1. In the very earliest age of Christianity, a controversy arose as to the mode of keeping Easter, some desiring to perpetuate the Passover, others to keep the festival of the Resurrection. The first afterwards obtained the name of Quartadecimans, from their Easter being always kept on the fourteenth day of the moon (Exod. xii. 18, Levit. xxiii. 5.). But though it is unquestionable that a Judaizing party existed, it is also likely that many dissented on chronological grounds. It is clear that no perfect anniversary can take place, except when the fourteenth of the moon, and with it the passover, falls on a Friday. Suppose, for instance, it falls on a Tuesday: one of three things must be

done. Either (which seems never to have been proposed) the crucifixion and resurrection must be celebrated on Tuesday and Sunday, with a wrong interval; or the former on Tuesday, the latter on Thursday, abandoning the first day of the week; or the former on Friday, and the latter on Sunday, abandoning the paschal commemoration of the crucifixion.
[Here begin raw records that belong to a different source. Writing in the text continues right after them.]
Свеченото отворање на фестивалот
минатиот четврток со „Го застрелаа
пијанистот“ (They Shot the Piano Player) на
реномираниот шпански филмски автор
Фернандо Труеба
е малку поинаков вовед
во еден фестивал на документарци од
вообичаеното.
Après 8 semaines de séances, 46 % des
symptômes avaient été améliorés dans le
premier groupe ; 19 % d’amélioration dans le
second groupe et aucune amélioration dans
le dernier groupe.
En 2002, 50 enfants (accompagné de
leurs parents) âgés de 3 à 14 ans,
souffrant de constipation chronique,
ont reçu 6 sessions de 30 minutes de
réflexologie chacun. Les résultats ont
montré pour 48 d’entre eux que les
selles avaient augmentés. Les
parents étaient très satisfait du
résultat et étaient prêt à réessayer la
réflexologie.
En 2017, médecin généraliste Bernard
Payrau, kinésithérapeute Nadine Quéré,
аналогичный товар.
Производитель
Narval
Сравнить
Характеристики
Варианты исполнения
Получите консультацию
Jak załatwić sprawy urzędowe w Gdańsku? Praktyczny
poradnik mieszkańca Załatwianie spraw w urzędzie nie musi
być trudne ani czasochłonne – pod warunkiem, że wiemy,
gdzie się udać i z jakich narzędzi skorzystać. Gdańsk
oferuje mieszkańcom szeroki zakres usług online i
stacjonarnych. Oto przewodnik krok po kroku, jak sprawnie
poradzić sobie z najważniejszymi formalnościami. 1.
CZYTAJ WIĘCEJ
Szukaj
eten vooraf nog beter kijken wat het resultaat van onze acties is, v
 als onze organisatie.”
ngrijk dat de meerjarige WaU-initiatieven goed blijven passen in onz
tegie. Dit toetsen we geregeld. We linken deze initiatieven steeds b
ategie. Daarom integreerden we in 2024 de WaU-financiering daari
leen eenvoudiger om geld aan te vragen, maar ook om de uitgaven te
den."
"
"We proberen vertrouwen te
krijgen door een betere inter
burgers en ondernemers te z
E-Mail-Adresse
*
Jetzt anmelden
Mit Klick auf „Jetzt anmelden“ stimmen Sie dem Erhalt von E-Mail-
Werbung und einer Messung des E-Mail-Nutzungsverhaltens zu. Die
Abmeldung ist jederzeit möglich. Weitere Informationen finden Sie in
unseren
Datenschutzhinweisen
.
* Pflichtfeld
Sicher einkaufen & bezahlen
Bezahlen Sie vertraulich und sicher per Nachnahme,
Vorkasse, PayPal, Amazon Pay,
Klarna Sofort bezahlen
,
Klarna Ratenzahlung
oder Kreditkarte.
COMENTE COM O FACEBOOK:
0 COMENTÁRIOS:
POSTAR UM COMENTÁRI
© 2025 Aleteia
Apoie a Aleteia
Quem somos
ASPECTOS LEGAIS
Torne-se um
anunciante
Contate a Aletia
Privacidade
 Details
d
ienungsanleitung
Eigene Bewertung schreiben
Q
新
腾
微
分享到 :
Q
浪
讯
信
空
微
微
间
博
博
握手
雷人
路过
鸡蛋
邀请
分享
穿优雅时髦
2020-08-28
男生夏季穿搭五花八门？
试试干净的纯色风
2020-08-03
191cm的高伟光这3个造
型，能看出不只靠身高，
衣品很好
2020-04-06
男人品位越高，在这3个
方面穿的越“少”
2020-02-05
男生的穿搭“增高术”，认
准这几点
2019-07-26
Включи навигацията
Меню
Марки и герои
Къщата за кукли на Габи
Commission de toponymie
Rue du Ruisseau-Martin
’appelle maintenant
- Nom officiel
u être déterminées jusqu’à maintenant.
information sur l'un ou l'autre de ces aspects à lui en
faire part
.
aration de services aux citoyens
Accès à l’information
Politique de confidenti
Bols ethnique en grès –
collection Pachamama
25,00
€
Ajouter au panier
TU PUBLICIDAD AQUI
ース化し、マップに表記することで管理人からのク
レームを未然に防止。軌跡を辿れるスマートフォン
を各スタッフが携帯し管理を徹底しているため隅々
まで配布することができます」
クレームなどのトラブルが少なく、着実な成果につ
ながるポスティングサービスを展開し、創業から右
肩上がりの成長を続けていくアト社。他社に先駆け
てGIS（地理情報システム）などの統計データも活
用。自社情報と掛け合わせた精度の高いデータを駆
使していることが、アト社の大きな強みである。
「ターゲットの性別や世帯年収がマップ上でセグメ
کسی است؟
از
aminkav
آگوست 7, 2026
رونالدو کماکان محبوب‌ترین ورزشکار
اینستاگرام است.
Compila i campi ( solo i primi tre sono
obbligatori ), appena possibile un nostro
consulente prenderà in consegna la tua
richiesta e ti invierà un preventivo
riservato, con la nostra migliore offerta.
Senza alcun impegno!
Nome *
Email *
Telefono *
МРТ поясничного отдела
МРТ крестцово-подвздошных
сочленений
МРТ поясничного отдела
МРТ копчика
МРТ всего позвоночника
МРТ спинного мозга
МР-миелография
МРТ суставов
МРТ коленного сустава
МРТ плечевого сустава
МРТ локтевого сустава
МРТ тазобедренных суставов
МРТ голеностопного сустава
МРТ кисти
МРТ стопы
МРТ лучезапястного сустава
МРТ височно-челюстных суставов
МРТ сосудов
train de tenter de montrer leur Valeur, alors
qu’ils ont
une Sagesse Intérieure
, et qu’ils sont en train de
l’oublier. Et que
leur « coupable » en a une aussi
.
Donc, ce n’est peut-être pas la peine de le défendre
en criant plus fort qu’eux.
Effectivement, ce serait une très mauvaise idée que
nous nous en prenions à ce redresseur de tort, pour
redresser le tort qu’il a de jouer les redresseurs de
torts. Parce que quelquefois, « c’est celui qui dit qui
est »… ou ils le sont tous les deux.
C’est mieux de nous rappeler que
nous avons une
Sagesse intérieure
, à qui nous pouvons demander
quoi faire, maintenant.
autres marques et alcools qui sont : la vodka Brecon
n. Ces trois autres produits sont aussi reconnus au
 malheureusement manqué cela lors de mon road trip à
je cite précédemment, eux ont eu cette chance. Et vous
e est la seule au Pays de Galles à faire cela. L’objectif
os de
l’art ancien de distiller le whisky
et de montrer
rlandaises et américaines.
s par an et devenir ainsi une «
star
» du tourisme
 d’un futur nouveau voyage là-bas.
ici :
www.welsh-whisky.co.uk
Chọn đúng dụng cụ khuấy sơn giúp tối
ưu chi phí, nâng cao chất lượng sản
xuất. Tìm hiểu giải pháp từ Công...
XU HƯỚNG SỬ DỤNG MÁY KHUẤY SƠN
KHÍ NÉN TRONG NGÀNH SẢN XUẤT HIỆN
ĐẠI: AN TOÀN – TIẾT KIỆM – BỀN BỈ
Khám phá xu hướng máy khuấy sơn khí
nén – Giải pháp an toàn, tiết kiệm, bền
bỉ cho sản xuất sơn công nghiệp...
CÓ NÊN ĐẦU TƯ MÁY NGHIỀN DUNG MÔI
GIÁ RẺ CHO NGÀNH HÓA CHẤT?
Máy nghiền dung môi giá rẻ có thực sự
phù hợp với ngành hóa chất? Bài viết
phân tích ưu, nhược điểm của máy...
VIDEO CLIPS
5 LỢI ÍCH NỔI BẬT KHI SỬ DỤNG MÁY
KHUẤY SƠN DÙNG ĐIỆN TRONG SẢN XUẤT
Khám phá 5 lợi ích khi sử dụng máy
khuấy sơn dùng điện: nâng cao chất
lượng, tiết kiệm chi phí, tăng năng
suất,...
The last mode has been, as every one knows, finally adopted. The disputes of the first three centuries did not turn on any calendar questions. The Easter question was merely the symbol of the struggle between what we may call the Jewish and Gentile sects of Christians: and it nearly divided the Christian world, the Easterns, for the most part, being Quartadecimans. It is very important to note that there is no recorded dispute about a method of predicting the new moon, that is, no general dispute leading to formation of sects: there may have been difficulties, and discussions about them. The Metonic cycle, presently mentioned, must have been used by many, perhaps most, churches.